Ermanno Olmi dedica al tempo normale queste immagini. Nel suo ultimo film, Torneranno i parti, girato dove ha voluto trascorrere gli ultimi anni della sua vita, si vede un albero, si vede quest’albero nelle diverse stagioni. Perde le foglie, si riveste. Fiorisce a primavera. Nel vortice della guerra di trincea, quell’albero è lì, a ricordarci che oltre all’odio, al fanatismo, all’insensatezza della politica degli uomini, c’è la natura. Madre natura, che non cambia e che veglia. Torneranno i parti, sì, torneranno. Ci sono persone che nella loro arte hanno mostrato al mondo di aver compreso. Olmi è vissuto adesso, in questi nostri anni dove la terra è intossicata, dove certi semi non sono nemmeno più riproducibili. A strappare al contadino quella certezza di potersi perpetuare, procurando, come da diciottomila anni, il cibo ai suoi figli.

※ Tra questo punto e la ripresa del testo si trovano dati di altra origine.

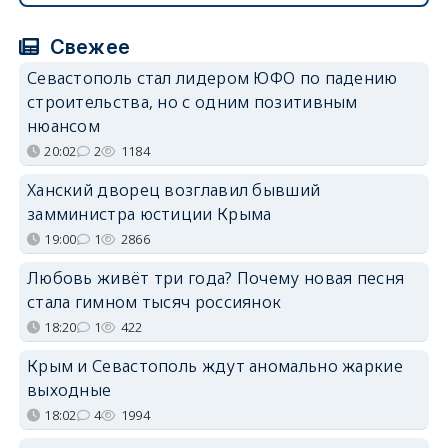
Свежее
Севастополь стал лидером ЮФО по падению
строительства, но с одним позитивным
нюансом
20:02
2
1184
Ханский дворец возглавил бывший
замминистра юстиции Крыма
19:00
1
2866
Любовь живёт три года? Почему новая песня
стала гимном тысяч россиянок
18:20
1
422
Крым и Севастополь ждут аномально жаркие
выходные
18:02
4
1994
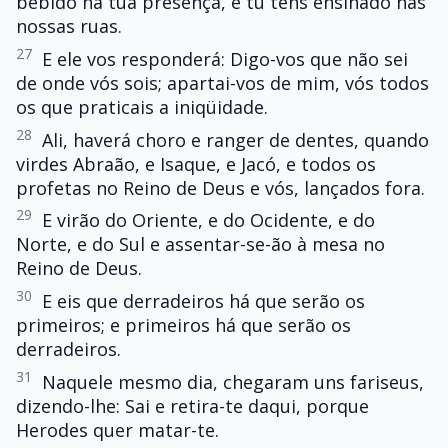
bebido na tua presença, e tu tens ensinado nas
nossas ruas.
27
E ele vos responderá: Digo-vos que não sei
de onde vós sois; apartai-vos de mim, vós todos
os que praticais a iniqüidade.
28
Ali, haverá choro e ranger de dentes, quando
virdes Abraão, e Isaque, e Jacó, e todos os
profetas no Reino de Deus e vós, lançados fora.
29
E virão do Oriente, e do Ocidente, e do
Norte, e do Sul e assentar-se-ão à mesa no
Reino de Deus.
30
E eis que derradeiros há que serão os
primeiros; e primeiros há que serão os
derradeiros.
31
Naquele mesmo dia, chegaram uns fariseus,
dizendo-lhe: Sai e retira-te daqui, porque
Herodes quer matar-te.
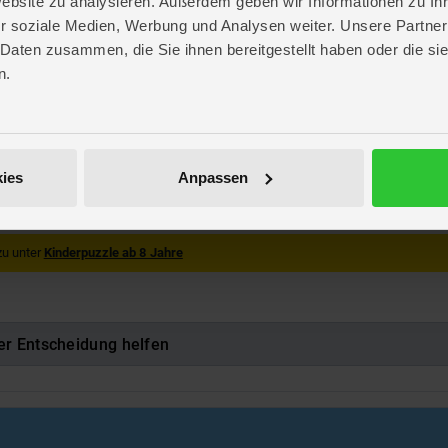
Website zu analysieren. Außerdem geben wir Informationen zu I
. 19,2 cm
r soziale Medien, Werbung und Analysen weiter. Unsere Partner
. 43,2 cm
 Daten zusammen, die Sie ihnen bereitgestellt haben oder die s
 3,8 cm
n.
Spiele
Spiele
565664
ies
Anpassen
luckbare Kleinteile. Erstickungsgefahr!
zu unter
Kinderpuzzle ab 8 Jahre
er Entscheidung helfen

Io non l’ho conosciuto e me ne duole. Tante persone lo hanno conosciuto. In particolare, tra i miei amici salvatori di semi, Tiziano Fantinel. Voglio ricordarlo per raccontare. Il 2 giugno del 2014, Tiziano era ad Asiago, ospite con esponenti di Slow Food al Festival delle erbe di montagna. Ebbene, in quella occasione, Ermanno Olmi criticò aspramente quella baracconata chiamata «Expo-Energie per la vita. Nutrire il pianeta». Ero impegnato nel movimento No Expo, ho cercato invano di rintracciare Olmi, era importante per noi rappresentanti di un mondo contadino che non c’entra nulla con le multinazionali presenti all’Expo 2015, Monsanto, DuPont, Coca Cola… Ermanno Olmi adesso non c’è più ma nel suo mondo le parole di un uomo come lui contano: quel giorno si pentì di aver fatto da ambassador ad Expo. Le persone che c’erano possono testimoniarlo.

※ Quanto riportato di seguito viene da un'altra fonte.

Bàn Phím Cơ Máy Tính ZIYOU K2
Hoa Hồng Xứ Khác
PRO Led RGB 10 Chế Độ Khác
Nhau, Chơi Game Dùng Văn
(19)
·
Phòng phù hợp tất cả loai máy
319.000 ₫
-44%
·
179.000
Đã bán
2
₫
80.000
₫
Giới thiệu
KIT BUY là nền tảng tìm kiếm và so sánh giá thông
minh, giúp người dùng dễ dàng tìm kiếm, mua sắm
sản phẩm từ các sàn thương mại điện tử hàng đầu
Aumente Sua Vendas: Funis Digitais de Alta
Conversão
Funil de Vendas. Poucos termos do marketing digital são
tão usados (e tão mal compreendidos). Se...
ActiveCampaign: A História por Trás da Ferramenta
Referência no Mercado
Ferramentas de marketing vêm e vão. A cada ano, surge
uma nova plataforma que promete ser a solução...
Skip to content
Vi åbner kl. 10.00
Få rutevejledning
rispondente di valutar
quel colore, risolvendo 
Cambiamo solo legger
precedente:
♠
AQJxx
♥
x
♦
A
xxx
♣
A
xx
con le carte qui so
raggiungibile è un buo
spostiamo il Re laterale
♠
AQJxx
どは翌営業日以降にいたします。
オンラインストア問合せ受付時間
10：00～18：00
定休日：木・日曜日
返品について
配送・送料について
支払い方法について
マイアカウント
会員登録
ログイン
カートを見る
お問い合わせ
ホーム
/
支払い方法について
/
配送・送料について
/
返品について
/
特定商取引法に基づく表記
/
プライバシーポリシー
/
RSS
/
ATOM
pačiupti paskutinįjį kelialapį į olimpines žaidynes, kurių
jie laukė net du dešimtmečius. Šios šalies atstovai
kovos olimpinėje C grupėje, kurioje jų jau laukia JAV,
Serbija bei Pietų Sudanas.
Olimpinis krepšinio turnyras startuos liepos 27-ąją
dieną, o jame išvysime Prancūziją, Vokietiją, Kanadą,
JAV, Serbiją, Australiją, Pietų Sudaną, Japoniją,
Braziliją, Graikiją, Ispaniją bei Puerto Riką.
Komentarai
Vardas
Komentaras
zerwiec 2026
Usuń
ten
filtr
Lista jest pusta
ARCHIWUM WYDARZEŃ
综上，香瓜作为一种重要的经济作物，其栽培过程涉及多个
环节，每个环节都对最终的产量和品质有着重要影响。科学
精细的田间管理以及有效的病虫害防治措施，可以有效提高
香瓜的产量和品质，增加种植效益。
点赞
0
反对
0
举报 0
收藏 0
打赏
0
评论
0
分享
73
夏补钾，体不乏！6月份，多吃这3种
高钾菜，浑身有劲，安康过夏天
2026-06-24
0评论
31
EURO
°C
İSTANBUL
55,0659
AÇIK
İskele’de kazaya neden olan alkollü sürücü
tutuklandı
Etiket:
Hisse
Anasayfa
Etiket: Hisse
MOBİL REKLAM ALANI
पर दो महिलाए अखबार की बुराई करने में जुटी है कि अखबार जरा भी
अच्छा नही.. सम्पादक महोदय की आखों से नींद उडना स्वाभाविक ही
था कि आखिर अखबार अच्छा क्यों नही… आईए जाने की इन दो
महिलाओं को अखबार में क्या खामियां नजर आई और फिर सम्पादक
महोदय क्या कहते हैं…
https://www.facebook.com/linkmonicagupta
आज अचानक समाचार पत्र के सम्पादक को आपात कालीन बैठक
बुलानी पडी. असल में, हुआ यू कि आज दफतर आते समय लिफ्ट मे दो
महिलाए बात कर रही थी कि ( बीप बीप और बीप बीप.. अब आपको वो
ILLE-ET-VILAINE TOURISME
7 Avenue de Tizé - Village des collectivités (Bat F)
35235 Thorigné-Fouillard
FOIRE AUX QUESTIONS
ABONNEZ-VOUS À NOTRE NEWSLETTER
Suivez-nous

Guardo il mio salice, qui, nel mio podere. Penso a quel bambino nel film, a quegli zoccoli. Aver punito quella famiglia per quel taglio, necessario, quando un salice, lo so bene – lo abbiamo abbattuto questo inverno – cresce velocemente, davvero, non ci vuole nulla, i salici crescono a vista d’occhio, è stata una crudeltà inutile.

Per ricordare il maestro, vogliamo ricordare i suoi film che hanno cantato nella sua durezza il mondo contadino, vogliamo ricordare le sue parole. E vi invitiamo a farlo piantando un salice, mille salici, necessari e leggeri.